Volkswagen AG received mixed messages as German judges signaled their initial thoughts on a 9 billion-euro (US$10.4 billion) lawsuit by thousands of investors who claim the carmaker misinformed them on the diesel scandal.
On the first day of hearings, the court indicated that some of the claims may be too old to be considered. But in a less positive opening gambit, judges said they must review whether VW should have disclosed the scandal as early as May 2014.
Investors who claim VW should have disclosed that it used a so-called defeat device as early as 2007 or until July 2012 may not have a case because of time-bar rules and because they can’t prove the required recklessness of the non-disclosure, Presiding Judge Christian Jaede said after opening the hearing on Monday.

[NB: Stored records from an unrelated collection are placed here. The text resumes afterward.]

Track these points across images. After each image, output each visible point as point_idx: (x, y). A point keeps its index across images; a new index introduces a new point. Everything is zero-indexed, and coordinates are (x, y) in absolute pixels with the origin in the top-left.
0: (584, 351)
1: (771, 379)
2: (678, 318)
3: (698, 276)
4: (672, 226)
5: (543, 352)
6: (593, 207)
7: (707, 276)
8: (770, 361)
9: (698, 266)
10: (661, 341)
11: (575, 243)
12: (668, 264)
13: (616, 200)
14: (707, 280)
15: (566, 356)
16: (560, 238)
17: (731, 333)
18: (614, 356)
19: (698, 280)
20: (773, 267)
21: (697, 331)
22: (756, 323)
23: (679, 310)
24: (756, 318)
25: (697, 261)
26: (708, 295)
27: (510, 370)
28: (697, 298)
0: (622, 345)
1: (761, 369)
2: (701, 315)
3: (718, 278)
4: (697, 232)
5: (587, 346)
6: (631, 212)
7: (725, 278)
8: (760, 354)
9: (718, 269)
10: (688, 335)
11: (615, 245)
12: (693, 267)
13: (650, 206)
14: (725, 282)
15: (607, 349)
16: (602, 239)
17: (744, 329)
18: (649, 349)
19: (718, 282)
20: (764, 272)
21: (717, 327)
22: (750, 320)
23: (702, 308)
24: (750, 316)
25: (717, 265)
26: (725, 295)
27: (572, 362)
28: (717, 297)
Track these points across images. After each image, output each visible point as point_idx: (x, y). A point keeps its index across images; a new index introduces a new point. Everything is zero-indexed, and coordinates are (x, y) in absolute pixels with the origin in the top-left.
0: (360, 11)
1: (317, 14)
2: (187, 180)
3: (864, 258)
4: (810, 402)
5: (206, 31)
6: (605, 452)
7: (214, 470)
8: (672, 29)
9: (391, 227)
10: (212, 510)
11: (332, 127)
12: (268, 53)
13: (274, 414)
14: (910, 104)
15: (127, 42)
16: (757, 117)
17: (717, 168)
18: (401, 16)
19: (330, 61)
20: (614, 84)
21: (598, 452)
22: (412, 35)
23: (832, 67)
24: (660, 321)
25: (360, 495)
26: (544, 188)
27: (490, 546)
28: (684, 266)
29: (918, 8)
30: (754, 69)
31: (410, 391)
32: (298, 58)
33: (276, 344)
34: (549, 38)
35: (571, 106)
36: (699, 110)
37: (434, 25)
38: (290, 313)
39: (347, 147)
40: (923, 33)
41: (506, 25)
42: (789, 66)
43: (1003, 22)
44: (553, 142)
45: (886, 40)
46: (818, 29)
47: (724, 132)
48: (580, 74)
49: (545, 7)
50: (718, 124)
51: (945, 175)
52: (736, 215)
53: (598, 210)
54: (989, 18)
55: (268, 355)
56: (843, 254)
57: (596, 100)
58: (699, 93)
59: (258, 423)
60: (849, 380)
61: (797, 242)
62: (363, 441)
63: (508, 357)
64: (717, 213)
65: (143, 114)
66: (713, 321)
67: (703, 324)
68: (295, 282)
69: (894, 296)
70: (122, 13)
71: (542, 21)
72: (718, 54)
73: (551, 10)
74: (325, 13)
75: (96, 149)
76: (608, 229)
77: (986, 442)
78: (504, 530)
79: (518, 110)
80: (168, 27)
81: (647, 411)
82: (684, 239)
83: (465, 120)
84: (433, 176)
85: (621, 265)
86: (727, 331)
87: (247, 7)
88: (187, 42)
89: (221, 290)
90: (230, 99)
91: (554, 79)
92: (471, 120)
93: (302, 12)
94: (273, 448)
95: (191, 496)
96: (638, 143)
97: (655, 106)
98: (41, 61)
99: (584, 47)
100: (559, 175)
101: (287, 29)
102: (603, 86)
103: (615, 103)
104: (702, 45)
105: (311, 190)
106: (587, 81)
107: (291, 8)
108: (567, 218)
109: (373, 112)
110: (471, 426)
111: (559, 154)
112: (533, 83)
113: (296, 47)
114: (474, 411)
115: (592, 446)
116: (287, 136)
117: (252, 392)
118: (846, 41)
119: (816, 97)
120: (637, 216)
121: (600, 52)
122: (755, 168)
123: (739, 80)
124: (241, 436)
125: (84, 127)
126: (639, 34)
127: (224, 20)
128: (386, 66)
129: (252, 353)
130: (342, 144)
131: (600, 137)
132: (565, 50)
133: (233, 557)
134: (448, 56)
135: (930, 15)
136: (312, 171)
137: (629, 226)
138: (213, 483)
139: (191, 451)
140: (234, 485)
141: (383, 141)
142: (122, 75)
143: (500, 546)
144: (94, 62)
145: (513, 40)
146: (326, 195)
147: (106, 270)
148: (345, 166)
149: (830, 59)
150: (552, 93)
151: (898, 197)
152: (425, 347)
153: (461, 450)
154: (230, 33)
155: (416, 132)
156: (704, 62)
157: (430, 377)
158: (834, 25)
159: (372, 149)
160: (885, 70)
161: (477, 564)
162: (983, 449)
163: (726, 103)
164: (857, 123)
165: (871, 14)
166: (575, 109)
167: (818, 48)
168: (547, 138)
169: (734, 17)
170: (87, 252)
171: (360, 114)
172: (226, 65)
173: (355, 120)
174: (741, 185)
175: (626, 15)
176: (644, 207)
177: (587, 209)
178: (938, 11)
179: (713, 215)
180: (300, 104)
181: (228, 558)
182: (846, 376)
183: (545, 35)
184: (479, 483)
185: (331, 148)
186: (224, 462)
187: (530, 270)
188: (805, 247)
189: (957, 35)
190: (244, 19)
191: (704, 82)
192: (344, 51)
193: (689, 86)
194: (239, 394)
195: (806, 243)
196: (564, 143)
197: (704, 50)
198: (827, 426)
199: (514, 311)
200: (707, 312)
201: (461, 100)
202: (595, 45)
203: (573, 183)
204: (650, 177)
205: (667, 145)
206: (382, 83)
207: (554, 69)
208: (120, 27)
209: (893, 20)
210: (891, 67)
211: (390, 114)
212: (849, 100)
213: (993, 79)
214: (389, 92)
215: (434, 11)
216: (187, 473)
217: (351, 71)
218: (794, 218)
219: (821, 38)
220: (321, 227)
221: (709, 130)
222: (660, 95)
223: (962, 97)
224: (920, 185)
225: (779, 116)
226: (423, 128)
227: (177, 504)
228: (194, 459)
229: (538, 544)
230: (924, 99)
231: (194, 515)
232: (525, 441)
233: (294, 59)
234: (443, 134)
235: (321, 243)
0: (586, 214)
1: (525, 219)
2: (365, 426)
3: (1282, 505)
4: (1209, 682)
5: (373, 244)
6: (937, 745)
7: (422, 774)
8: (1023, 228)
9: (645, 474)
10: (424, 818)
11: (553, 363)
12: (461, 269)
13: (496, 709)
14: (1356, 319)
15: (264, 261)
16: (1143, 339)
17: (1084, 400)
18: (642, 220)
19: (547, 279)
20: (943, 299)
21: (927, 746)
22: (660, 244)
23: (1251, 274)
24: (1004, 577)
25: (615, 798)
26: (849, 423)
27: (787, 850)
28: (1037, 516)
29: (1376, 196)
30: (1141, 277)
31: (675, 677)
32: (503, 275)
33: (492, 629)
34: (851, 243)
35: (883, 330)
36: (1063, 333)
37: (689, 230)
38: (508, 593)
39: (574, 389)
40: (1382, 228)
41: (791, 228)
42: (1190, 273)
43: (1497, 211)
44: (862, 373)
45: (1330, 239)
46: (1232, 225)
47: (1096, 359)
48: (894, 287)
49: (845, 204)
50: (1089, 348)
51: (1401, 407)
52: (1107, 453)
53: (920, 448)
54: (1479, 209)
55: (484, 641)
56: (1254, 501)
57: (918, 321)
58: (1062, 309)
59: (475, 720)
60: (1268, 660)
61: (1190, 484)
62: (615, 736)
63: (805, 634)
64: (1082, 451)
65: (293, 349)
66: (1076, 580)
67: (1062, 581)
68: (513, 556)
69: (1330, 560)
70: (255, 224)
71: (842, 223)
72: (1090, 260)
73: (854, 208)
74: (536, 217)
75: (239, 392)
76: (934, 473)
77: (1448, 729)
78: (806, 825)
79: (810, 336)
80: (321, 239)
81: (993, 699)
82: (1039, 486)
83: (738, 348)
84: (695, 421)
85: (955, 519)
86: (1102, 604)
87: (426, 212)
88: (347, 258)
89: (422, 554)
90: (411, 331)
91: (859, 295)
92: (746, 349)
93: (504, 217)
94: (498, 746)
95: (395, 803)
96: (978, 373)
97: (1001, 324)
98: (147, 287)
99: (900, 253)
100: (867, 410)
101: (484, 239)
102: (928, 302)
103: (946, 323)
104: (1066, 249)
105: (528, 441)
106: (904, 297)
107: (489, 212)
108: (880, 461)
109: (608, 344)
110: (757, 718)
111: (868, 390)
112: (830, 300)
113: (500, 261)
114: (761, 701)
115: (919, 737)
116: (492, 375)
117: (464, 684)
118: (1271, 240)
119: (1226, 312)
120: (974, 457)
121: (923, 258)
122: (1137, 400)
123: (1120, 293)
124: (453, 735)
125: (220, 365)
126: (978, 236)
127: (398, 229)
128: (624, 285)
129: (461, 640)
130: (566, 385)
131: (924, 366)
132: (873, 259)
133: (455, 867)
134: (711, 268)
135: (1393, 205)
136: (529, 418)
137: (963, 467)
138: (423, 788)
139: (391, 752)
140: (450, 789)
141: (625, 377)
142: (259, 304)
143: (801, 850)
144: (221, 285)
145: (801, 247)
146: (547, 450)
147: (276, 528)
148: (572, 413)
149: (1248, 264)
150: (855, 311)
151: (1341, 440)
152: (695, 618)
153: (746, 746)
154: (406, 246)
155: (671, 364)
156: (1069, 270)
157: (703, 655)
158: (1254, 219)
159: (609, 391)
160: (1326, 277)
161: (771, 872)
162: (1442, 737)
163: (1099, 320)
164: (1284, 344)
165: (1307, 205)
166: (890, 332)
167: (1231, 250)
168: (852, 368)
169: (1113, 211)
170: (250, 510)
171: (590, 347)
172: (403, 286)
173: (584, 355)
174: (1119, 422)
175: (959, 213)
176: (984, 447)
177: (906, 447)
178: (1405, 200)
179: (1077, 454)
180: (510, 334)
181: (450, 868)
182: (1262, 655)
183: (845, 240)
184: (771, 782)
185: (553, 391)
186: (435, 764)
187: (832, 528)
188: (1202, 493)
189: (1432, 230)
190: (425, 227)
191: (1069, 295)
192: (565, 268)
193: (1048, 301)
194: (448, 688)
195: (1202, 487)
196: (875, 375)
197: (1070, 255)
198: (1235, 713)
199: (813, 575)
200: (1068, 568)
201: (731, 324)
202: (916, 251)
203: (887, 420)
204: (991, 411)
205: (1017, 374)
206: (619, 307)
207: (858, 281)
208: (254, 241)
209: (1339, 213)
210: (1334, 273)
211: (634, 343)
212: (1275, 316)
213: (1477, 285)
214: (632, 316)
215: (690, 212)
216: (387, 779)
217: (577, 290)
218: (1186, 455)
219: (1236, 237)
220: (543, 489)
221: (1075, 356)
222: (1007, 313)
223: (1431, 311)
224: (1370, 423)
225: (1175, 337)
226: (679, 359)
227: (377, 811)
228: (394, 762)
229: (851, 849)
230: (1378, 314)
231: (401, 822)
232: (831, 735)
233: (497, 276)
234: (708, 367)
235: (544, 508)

But the court may conclude that VW should have told markets about a U.S. study it learned about in May 2014 that showed its cars emitted way too much pollution, Jaede said. The study was done by the International Council on Clean Transportation.
VW would then have to prove its executives hadn’t acted in a “grossly negligent” way by not disclosing it at the time, he said. The judges will also look at whether VW was allowed to hold the information back to avoiding hurting talks with the authorities.
The judges will also review whether VW had to disclose that it used rigged diesel engines between July 2012 and May 2014 before the report was published, said Jaede.
For that period, VW couldn’t argue that it needed to hold back the information because of talks with regulators as these only started after the ICCT study was published, Jaede said.
The view of the three judges hearing the case is preliminary and may still change, he said.
"We have to look at a lot of crucial issues on this case and we can’t give you a conclusive answer to all of them today," said Jaede. "It’s also not clear at this point whether and when we will hear witnesses."
Investors argue VW failed to give an early warning about its failure to comply with U.S. emission standards and the resulting American regulators’ probe, which triggered a collapse in VW’s stock after it was disclosed three years ago.
Enraged shareholders filed the first cases in October 2015. A year later, a wave of institutional investors followed, among them BlackRock Inc., the California Public Employees’ Retirement System and Allianz Global Investors. The U.S. is also a plaintiff in the case. The proceedings were moved to the Braunschweig civic center to make space for the hordes of lawyers as well as investors who want to attend. But more than two-thirds of seats in the audience weren’t taken.
Volkswagen admitted in late 2015 that it rigged diesel vehicles to cheat emissions tests in the U.S. and that about 11 million vehicles worldwide could be affected. VW has calculated the scandal’s overall financial impact at 27.4 billion euros. That includes payouts to U.S. customers, states and regulators and a 1 billion-euro settlement with German prosecutors.
VW and Porsche Automobil Holding SE, which is also a defendant in the case, both said they informed investors correctly at each stage.